São consideráveis os desafios de uma tradução como esta. Como verter as proposições poéticas de Oswald de Andrade, tão fincadas no contexto brasileiro, para leitores de língua alemã, de um contexto histórico e poético tão diferente do nosso? Oliver Precht chegou a excelentes soluções e também preparou notas consistentes para elucidar ao leitor estrangeiro as passagens imediatamente claras a nós, mas obscuras a quem nasceu longe do nosso inferno paradisíaco particular. São importantes ainda os ensaios de Benedito Nunes e Haroldo de Campos nesse sentido, pontuando a importância de Oswald tanto nacional quanto internacionalmente no campo das vanguardas históricas.

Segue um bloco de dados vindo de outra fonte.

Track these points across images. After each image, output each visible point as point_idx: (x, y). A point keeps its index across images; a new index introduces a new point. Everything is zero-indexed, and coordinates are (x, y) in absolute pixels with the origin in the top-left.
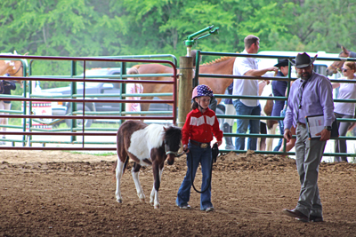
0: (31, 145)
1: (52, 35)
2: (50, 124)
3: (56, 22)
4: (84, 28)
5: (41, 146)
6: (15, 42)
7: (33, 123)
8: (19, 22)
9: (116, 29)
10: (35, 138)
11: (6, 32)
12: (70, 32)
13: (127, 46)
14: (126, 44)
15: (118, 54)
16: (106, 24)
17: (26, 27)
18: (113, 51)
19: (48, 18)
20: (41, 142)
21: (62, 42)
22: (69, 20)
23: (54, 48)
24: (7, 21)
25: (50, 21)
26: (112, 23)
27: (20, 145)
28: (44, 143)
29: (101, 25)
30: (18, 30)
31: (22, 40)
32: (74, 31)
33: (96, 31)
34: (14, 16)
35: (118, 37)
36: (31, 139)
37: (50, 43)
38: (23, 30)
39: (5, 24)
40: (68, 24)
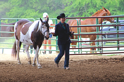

Completa esse serviço o longo ensaio de Oliver Precht, Aprender a dar-se de comida aos outros, no qual discute as ideias do brasileiro em relação a autores como Montaigne e Lévi-Strauss. Também tradutor para o alemão do volume de ensaios de Eduardo Viveiros de Castro, A inconstância da alma selvagem (lançado pela Turia + Kant como Die Unbeständigkeit der wilden Seele), Oliver Precht está preparado para esta discussão, e demonstra nessas traduções um interesse pelas culturas dos Brasis que o coloca numa posição bastante particular na lista de excelentes tradutores trabalhando hoje com autores brasileiros.

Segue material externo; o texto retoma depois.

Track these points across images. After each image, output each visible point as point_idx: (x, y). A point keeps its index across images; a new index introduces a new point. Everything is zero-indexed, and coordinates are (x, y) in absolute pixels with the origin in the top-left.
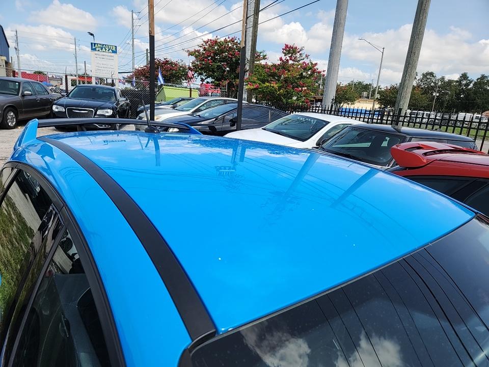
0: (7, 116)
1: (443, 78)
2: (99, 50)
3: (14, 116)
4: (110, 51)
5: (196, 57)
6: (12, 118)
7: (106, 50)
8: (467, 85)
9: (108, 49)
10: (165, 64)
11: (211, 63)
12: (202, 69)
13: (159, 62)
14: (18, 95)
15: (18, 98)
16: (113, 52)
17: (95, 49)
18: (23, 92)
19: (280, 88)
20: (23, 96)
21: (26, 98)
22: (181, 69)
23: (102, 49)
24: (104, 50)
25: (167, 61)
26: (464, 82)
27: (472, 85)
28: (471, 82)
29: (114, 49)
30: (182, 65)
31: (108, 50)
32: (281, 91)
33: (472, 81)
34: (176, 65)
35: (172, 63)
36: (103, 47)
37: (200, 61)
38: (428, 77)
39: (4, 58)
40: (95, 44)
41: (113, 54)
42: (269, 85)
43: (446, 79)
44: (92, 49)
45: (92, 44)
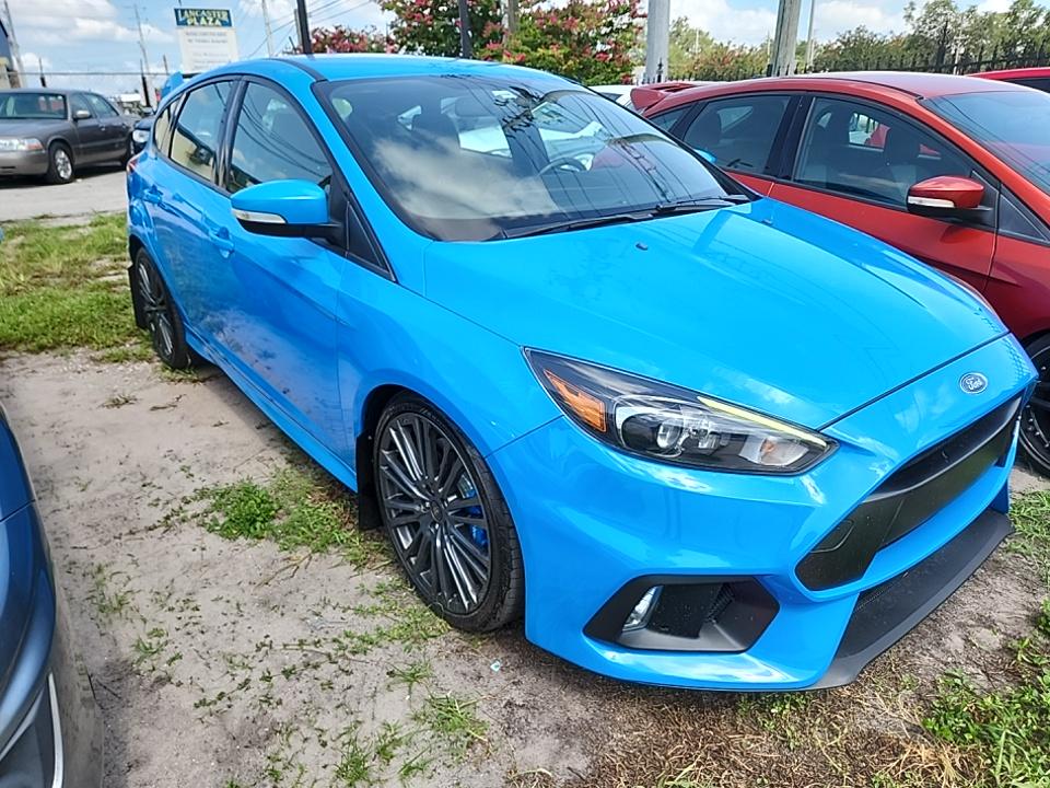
0: (55, 159)
1: (972, 11)
2: (193, 24)
3: (67, 159)
4: (218, 22)
5: (398, 12)
6: (65, 163)
7: (207, 21)
8: (1031, 20)
9: (211, 19)
10: (339, 40)
11: (429, 23)
12: (413, 37)
13: (325, 36)
14: (66, 118)
15: (68, 123)
16: (224, 24)
17: (185, 23)
18: (73, 113)
19: (567, 57)
20: (76, 120)
21: (82, 123)
22: (374, 46)
23: (199, 20)
24: (203, 21)
25: (342, 32)
26: (1024, 15)
27: (1040, 21)
28: (1038, 14)
29: (225, 18)
30: (375, 36)
31: (214, 21)
32: (570, 62)
33: (1041, 11)
34: (361, 39)
35: (352, 36)
36: (200, 15)
37: (407, 20)
38: (939, 10)
39: (4, 61)
40: (183, 11)
41: (224, 30)
42: (545, 51)
43: (980, 12)
44: (179, 23)
45: (176, 11)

Pessoalmente, como um brasileiro que vive na Alemanha, foi muito forte retornar a Oswald de Andrade por meio de Oliver Precht neste ano. Gerou em mim perguntas ligadas ao Brasil e outras à Alemanha. O ano de 2016 causou estragos de ciclone. Em toda minha vida não presenciei como cidadão outro ano como este. Comparações entre 2016 e 1964 foram frequentes. A publicação do livro de José Luiz Passos, O marechal de costas (baseado na vida de Floriano Peixoto), levou a uma conversa sobre paralelos entre nossos tempos de Michel Temer e os daquele outro vice. Venho pensando em outro paralelo, que tem aparecido menos na conversa, mas o faço aqui sem analogias simplistas, tentando apenas entender onde começam nossas agruras que não acabam: entre 2016 e aquele 1954 do início deste texto, quando morrem duas figuras incontornáveis da modernização do país: Getúlio Vargas e Oswald de Andrade. Como se tecem esses nódulos todos das nossas modernizações de mutirão e elite a cada solavanco desta República que sempre parece capenga?

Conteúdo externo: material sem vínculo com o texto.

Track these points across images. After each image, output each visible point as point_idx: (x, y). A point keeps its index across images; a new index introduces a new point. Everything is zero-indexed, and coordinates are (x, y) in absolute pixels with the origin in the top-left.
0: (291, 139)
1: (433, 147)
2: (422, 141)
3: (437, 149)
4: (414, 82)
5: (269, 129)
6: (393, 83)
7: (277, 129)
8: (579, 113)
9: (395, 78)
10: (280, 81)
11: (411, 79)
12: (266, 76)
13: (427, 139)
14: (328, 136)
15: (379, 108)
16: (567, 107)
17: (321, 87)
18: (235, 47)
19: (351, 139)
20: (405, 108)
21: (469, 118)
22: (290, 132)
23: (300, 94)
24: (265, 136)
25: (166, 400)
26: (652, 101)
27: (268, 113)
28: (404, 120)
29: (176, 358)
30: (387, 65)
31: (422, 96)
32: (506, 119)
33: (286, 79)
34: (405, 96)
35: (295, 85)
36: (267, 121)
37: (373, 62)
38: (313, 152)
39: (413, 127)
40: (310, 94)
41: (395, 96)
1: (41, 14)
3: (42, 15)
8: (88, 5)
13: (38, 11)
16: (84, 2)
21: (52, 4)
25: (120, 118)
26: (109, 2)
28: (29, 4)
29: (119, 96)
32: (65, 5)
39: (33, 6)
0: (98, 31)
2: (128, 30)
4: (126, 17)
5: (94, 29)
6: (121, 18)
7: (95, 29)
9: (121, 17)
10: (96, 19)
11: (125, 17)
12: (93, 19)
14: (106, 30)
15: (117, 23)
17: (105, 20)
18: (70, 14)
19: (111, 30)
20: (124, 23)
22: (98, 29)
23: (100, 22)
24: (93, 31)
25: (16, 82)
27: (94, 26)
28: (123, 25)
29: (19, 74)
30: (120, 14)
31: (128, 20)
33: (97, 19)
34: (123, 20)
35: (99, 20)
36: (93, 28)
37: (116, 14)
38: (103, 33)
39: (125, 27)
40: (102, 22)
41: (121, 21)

Quanto às perguntas ligadas à Alemanha, o que pode a Antropofagia do brasileiro fazer em um ambiente de xenofobia e fechamento das fronteiras como vemos hoje irradiando de Berlim, de Leipizig, de Dresden? Como podem ser compreendidas as perguntas de Oswald em relação à cultura autóctone e colonial de uma terra, num ambiente como o alemão, onde “terra” e “povo” são parte do vocabulário de uma direita que teme e odeia o outro, estando bem longe de o respeitar a ponto de querer assimilar ritualmente suas forças? São perguntas para as quais ainda não tenho resposta.
Nós, lusófonos mimados
“Vocês já imaginaram a desgraça que é escrever em português? Sometimes, I wonder. Quem é que sabe português nesse planeta, fora Brasil, Angola, Moçambique, Cabo Verde, Macau?” – é de Paulo Leminski essa citação, de seu texto Arte in-útil, arte livre?, no qual também escreveu que “a gente já nasce numa língua periférica, escrever uma coisa em português e ficar calado mundialmente é mais ou menos a mesma coisa”.
Muitos escritores brasileiros recorrem a essa citação de Leminski. Eu mesmo já o fiz. Ao participar de qualquer leitura ao lado de escritores de língua inglesa, francesa ou alemã, vem à mente esta fala do poeta de Curitiba. No mesmo texto, ele reconhece que a marginalidade da língua portuguesa no mundo não é a mesma de línguas como o basco ou o catalão, e que esta periferia está ligada a condições históricas e econômicas. Uma língua tem a força do império que a fala. A primazia da língua inglesa no mundo literário advém da força imperial e imperialista do Reino Unido, primeiro, e dos Estados Unidos a partir da Segunda Guerra. Mas vocês já pararam para pensar nesta marginalidade das línguas basca e catalã, por exemplo, e da posição do português?
Recentemente, estive na Eslovênia para uma leitura, e foi interessante ler ao lado de Stanka Hrastelj, uma poeta eslovena, em seu país de 2 milhões de habitantes. É o número de habitantes de uma cidade de médio porte no Brasil. E a língua eslovena é falada apenas ali, na Eslovênia. Isso é solidão.
Estima-se que 250 milhões de pessoas falem português como língua materna no mundo. São cerca de 280 milhões com os que a falam como segunda língua. O português é a língua mais falada no hemisfério sul da Terra. É a quinta língua mais falada no mundo como um todo e a terceira mais falada no hemisfério ocidental. Como o próprio Leminski lembrou-se, somos também vários países de expressão lusófona. E, no entanto, mal nos lemos uns aos outros. Um poeta como Manuel António Pina, português, ganhador do Prêmio Camões em 2011, mal foi editado no Brasil. Quem conhece a moçambicana Noémia de Sousa?
O prestígio da língua inglesa é perpetuado por nós mesmos. Na semana passada, deparei-me com uma lista dos lançamentos de livros traduzidos previstos para 2017. Era praticamente um festival de autores europeus e americanos. Havia alguns poucos autores do Extremo Oriente, mas não pude identificar muitos autores de fora do âmbito cultural do Noroeste. Era um exemplo singular de eurocentrismo galopante. Basta que o New York Times noticie o espirro de um escritor em Nova York para que o espirro seja traduzido no Brasil, com tanta gente espirrando igualzinho entre o Oiapoque e o Chuí, ou na Baixa em Lisboa, ou no bairro de Ingombota em Luanda. Nós próprios nos isolamos dessa forma. É claro que o desejo de inserção no mundo literário global é legítimo. Mas a verdade é que não se quer realmente ser lido no mundo: quer-se ser lido em Manhattan. Nem Camden satisfaria. Sim, é uma alegria verdadeira ver a paixão recente dos norte-americanos por Clarice Lispector, por exemplo. Que alguns melhor informados estejam lendo Hilda Hilst por lá. Que Lúcio Cardoso tenha acabado de ser traduzido.
Mas aqui torna-se necessário pensar também no caráter imperialista da língua portuguesa, expressão de uma força colonial repressora. Afinal, assim como o inglês e o árabe, a língua portuguesa foi responsável pela morte de centenas de línguas, e mesmo as que resistem em nosso território continuam a morrer ignoradas.